Picking the right coach for the Super Eagles to prepare for the 2026 World Cup can benchmark how the game would look in the future. But there exist some meddlesome interlopers who make it their duty to advise the NFF. One of such interlopers emerged during the week threatening to sue the federation if a local coach wasn’t recruited as the next Super Eagles coach. This is my problem with elites in Nigeria. Elites whose children school overseas are arguing against ‘wastage’ on foreign coaches. Hypocrites. These elites do business with foreigners. In some instances, these interlopers employ foreigners to do jobs in their businesses which could be done by Nigerians. Colonial mentality.

They are the forerunners of controversies who have kept football on its knees instead of proffering ideas to lift it up to attract good corporate patronage which would make the NFF solvent, not what it has always been – a stool for mystery. Funding for the NFF  is best achieved when the federation isn’t associated with needless controversies such as these. The corporate firm won’t associate their goods and services with ventures perpetually enmeshed in crises.

The net income before income tax and social security contributions generated by the Confederação Brasileira de Futebol (CBF) in 2022 amounted to nearly 143.5 million Brazilian reals, or around 28.4 million U.S. dollars based on the exchange rates of May 31st of that year. This figure represents an increase of roughly 108 percent versus a year earlier.

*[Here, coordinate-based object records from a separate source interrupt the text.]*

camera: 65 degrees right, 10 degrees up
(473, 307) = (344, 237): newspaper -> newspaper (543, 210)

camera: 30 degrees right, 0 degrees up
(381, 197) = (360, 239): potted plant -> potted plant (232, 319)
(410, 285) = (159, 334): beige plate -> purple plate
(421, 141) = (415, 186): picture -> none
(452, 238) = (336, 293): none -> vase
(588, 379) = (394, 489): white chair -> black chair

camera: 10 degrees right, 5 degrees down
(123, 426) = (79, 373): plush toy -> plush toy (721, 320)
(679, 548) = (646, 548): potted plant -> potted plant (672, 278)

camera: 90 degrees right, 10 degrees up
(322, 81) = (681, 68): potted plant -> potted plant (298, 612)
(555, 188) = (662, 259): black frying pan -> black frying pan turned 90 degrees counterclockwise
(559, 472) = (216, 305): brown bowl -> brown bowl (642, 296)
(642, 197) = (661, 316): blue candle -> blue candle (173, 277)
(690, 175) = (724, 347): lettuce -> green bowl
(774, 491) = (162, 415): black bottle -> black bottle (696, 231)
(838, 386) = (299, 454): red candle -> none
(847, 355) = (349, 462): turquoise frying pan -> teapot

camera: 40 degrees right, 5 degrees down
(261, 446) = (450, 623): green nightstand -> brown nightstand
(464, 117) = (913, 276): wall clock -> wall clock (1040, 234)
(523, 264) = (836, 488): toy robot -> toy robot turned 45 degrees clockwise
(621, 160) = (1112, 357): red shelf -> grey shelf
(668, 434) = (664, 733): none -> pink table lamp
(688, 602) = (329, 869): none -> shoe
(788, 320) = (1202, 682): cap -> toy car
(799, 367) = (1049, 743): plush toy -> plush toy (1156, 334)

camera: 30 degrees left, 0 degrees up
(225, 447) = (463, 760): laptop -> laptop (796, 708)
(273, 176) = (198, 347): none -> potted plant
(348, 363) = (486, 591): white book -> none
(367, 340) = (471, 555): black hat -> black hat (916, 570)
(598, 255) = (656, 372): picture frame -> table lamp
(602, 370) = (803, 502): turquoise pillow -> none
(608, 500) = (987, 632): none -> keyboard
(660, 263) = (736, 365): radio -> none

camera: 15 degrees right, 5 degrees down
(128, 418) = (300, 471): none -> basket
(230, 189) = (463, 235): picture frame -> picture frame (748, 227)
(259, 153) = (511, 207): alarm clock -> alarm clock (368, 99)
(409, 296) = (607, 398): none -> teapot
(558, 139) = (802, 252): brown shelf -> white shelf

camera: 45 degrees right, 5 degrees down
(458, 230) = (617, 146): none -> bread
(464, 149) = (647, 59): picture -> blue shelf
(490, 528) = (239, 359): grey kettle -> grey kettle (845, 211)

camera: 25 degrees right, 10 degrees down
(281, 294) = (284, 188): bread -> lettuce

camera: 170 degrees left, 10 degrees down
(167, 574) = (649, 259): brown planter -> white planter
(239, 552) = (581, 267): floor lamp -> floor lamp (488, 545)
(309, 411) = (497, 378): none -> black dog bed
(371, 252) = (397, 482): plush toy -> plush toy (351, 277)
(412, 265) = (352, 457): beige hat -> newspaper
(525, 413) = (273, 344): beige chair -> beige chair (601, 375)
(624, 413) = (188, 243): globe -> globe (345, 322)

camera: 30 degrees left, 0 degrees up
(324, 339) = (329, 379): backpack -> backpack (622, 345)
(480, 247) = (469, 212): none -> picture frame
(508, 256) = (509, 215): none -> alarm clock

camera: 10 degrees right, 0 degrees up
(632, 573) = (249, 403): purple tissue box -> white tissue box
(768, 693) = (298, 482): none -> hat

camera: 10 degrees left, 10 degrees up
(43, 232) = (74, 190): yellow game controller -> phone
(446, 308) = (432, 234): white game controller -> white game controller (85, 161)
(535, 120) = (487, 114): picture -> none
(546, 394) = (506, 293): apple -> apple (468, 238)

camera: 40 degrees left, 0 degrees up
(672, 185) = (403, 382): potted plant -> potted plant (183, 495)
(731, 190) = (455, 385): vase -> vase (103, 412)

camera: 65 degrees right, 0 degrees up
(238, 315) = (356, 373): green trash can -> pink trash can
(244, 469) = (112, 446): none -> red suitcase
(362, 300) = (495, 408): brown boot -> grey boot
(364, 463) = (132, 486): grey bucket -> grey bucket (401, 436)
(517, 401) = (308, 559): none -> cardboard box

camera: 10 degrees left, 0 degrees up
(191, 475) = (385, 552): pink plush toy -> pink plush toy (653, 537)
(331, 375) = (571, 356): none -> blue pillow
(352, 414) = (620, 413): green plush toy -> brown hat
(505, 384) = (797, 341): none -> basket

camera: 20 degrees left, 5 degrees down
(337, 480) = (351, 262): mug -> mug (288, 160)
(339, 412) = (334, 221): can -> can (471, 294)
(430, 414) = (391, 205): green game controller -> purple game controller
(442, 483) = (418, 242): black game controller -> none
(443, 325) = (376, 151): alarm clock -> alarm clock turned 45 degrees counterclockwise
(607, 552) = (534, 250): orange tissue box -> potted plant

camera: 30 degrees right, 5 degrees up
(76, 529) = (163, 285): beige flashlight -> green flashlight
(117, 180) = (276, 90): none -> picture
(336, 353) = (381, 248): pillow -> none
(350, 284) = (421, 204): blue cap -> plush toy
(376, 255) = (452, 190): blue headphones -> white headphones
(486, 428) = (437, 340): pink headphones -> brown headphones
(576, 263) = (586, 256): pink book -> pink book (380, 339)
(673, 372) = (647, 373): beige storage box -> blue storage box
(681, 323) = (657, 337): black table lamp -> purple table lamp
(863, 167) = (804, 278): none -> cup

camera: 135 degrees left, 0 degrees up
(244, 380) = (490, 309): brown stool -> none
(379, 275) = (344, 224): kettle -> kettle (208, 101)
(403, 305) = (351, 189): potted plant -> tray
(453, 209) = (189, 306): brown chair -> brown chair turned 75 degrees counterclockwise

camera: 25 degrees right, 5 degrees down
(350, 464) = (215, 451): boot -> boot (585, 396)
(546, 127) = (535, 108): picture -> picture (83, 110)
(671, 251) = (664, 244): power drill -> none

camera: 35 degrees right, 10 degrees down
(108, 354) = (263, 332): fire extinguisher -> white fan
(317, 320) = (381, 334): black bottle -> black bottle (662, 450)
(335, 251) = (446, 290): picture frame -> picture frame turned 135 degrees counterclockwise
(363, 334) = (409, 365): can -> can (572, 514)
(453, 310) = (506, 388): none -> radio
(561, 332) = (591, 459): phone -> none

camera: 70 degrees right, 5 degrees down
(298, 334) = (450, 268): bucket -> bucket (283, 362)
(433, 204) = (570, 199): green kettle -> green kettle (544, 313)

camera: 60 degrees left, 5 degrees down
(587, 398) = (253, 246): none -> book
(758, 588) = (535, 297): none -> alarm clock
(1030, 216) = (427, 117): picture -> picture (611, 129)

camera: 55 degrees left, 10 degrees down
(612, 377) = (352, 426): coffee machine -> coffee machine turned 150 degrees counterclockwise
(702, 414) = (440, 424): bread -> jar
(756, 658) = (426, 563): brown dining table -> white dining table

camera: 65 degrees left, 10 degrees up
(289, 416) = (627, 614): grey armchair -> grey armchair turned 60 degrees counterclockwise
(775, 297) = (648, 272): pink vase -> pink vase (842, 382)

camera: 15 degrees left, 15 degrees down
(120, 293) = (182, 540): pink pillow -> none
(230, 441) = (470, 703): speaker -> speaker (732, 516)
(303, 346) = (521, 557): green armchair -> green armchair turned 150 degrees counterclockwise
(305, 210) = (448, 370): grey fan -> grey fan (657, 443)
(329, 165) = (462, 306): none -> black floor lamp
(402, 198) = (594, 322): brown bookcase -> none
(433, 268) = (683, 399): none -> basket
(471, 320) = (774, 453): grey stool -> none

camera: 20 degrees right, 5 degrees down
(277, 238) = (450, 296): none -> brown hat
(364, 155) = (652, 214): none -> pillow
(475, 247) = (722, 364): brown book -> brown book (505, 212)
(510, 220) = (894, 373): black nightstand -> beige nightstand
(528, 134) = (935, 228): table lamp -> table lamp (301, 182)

The Football Association (known by its abbreviation The FA) is the governing body of association football in England and the Crown Dependencies of Jersey, Guernsey, and the Isle of Man. Formed in 1863, it is the oldest football association in the world and is responsible for overseeing all aspects of the amateur and professional game in its territory. The Football Association’s net worth in the last five years is as follows:

The Football Association Networth 2024     $2.82 Billion

The Football Association Networth 2023     $2.54 Billion

The Football Association Networth 2022     $2.26 Billion

The Football Association Networth 2021     $1.98 Billion

The Football Association Networth 2020     $1.69 Billion

This is according to Statista Research Department on Aug 25, 2023, the revenue of the German Football Association (DFB) from 2017 to 2020, by segment.

In 2020, sponsoring and other marketing brought in roughly 163,098 Euros worth of revenue.

Professional football in Spain is a sociocultural event that significantly contributes to the Spanish economy in terms of demand and supply. In economic terms, during 2013, professional football generated more than €7.6 billion, including direct, indirect, and induced effects, representing 0.75% of the Spanish GDP.